No texto, os pediatras destacam que o tempo e a forma de implantação desta modalidade não foram uniformes nos diferentes estados e municípios do País e entre escolas públicas e privadas. Em 14 das 27 capitais brasileiras, os alunos tiveram 35 dias ou mais sem atividade remota e, em alguns casos, a demora para implantação foi de até quatro meses.
“Vale destacar que mais de 80% dos alunos do ensino fundamental e do ensino médio estão matriculados na rede pública. E, de acordo com a prova do Programa Internacional de Avaliação de Alunos/PISA 2018 (alunos com 15 anos de idade), 35% dos estudantes brasileiros estudavam em escolas com estrutura deficiente ou inadequada”, apontam os especialistas.
O material ressalta, ainda, as dificuldades enfrentadas pelas famílias no ensino remoto, principalmente aquelas com maior vulnerabilidade social. Algumas contam com apenas um ponto de acesso de internet, em muitos casos via celular; e os pais ou responsáveis, muitas vezes, não conseguem ajudar os filhos, por não dominarem os conteúdos programáticos ou por necessitarem estar ausentes para buscar trabalho.
A SBP enfatiza que, ao analisar as repercussões do isolamento na aprendizagem, é necessário levar em conta a situação anterior à pandemia, as condições de implantação do ensino remoto e o contexto familiar. A entidade acredita que os aspectos cognitivos sofrerão considerável impacto negativo, com perda de conhecimentos e habilidades acadêmicas já adquiridas anteriormente. E isto será ainda mais acentuado entre crianças e adolescentes que já viviam em situação de vulnerabilidade social e aquelas que apresentam algum tipo de deficiência.
Neste cenário, avaliam a SBP, nenhuma região do País alcançou o número mínimo de horas/aula previsto na Lei de Diretrizes e Bases da Educação, o que ocasionará algum grau de perda educacional para todos os alunos. Porém, aqueles que contam com apoio dos pais, vivem em um ambiente familiar tranquilo para estudar e têm acesso a livros didáticos e computador próprio com boa conectividade terão condições favoráveis ao aprendizado, mesmo sem o ensino presencial.
PESQUISA NACIONAL – Visando, ainda, compreender as possíveis repercussões no comportamento, a SBP realizou uma pesquisa com 951 pediatras e que apontou que oito em cada 10 crianças apresentaram, de acordo com relato dos pais, alterações comportamentais durante o isolamento social.

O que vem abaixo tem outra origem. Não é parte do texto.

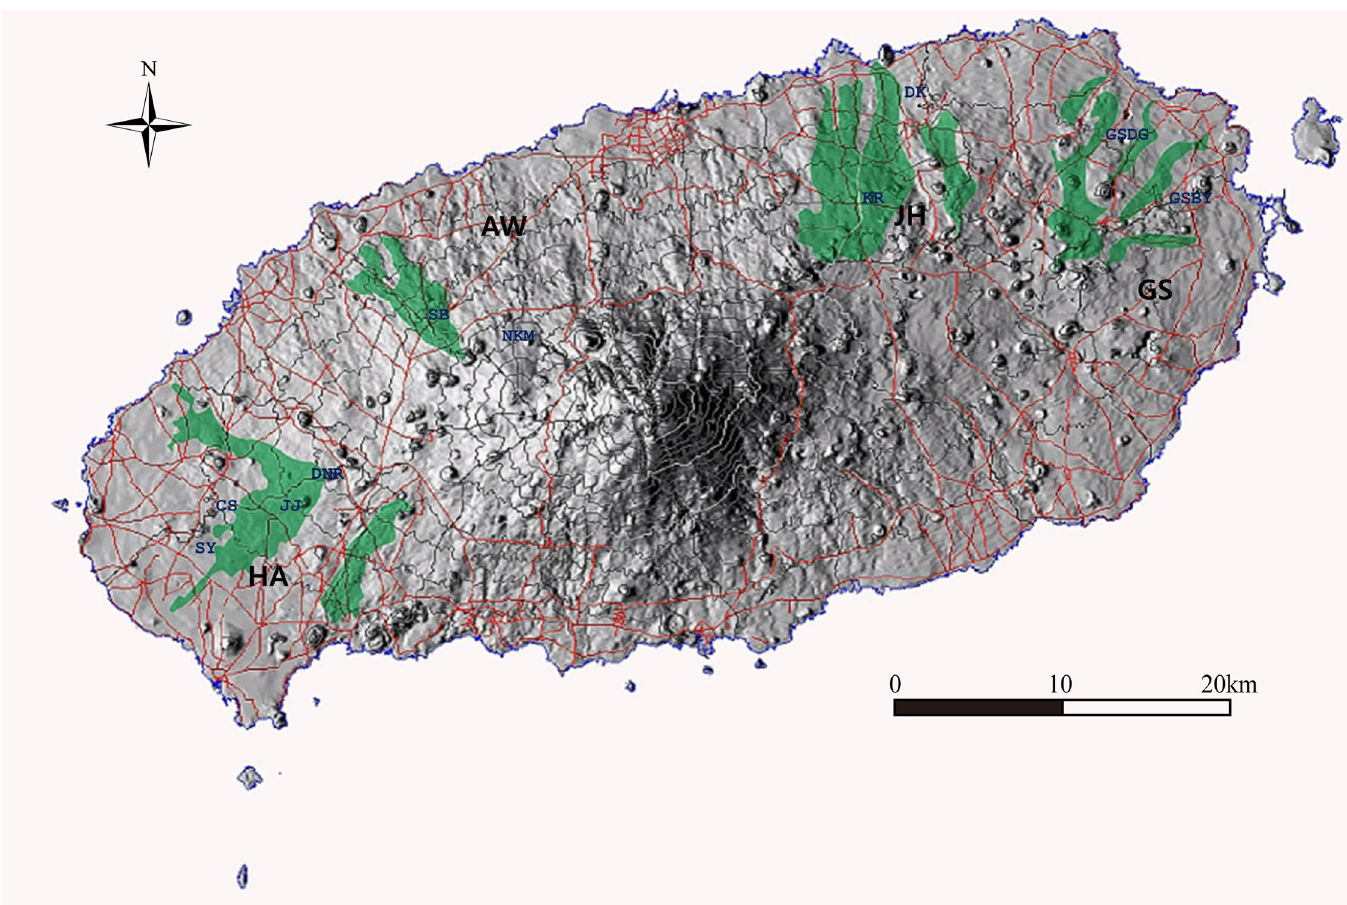
Fig 1. Map of Gotjawal forest sampling sites. The map is created using ArcGIS 10.3 (http://www.esri.com/arcgis/about.arcgis) and Surfer 8.0 software (http://www.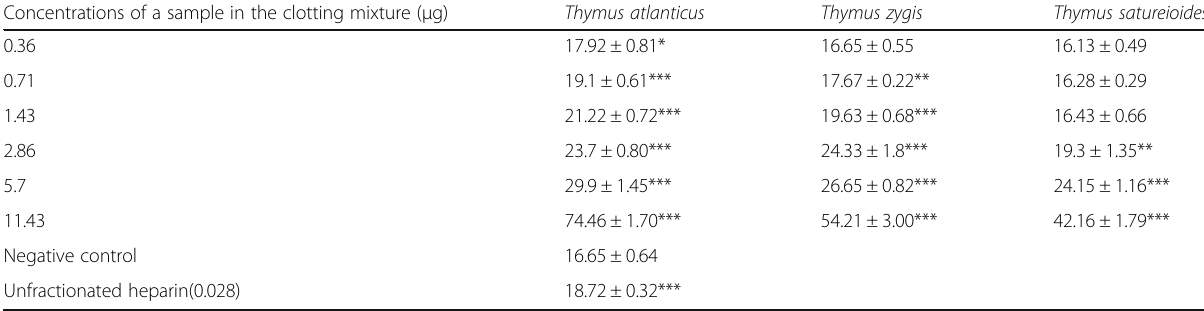
Table 5 In vitro thrombin time measurements of aqueous extracts in human pooled plasma Concentrations of a sample in the clotting mixture ( μ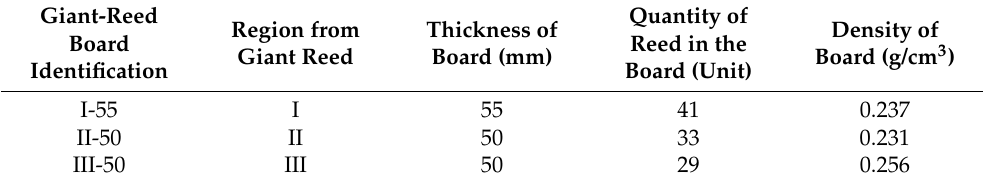
Table 2. Identification and main characteristics of giant-reed boards from Regions I, II and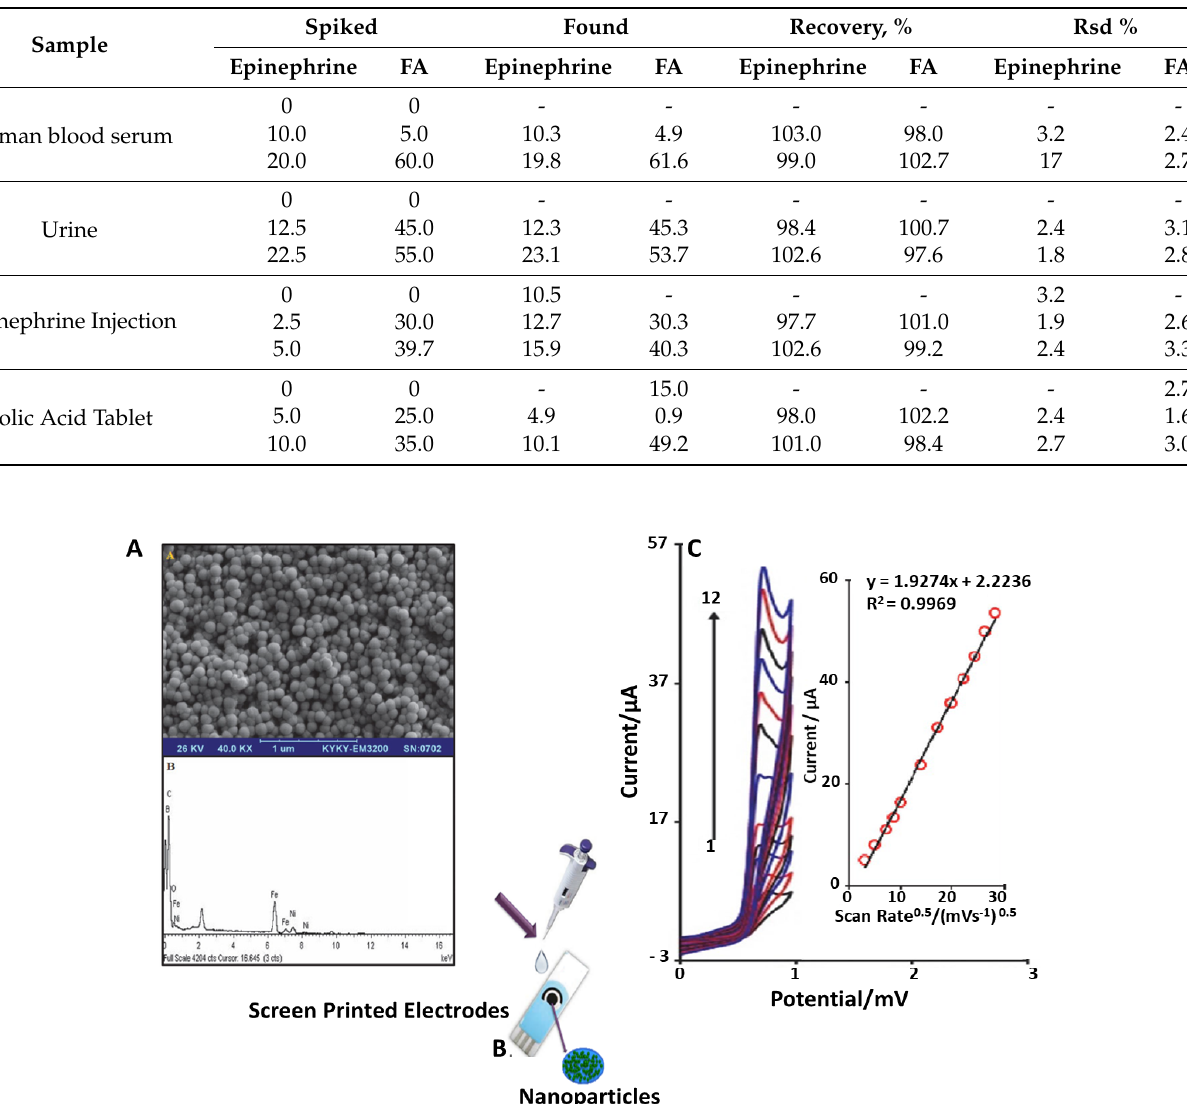
Table 7. Determination of epinephrine and FA in human blood serum, urine, epinephrine injection and folic acid tablet samples. All the concentrations are in µ M (n = 5) [63].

A entidade alerta que crianças e adolescentes que apresentam sinais/sintomas de tristeza, apatia, irritabilidade e agressividade, entre outros, se não tiverem a devida atenção e cuidado, poderão evoluir para quadros de depressão e transtornos mais graves.
Além das repercussões citadas, o documento indica ainda o aumento dos casos de maus tratos e violências (física, psicológica e sexual); de acidentes domésticos; e, na ausência dos pais, o perigo da migração para as ruas, onde ficam expostos a diversos riscos.

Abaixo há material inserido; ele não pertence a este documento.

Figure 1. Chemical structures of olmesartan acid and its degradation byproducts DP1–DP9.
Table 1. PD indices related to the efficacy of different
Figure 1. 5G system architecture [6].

A SBP acredita que a escola tem papel fundamental para a proteção das crianças e adolescentes, sendo um local onde podem ser observadas mudanças de comportamentos, além de sinais sugestivos de violência e depressão, possibilitando a orientação das famílias ou a notificação de alguns casos aos Conselhos Tutelares. Também analisa que as escolas precisarão se preparar para enfrentar os novos desafios, definindo estratégias adequadas para compensar o retrocesso na aprendizagem e a acentuação das desigualdades entre os alunos.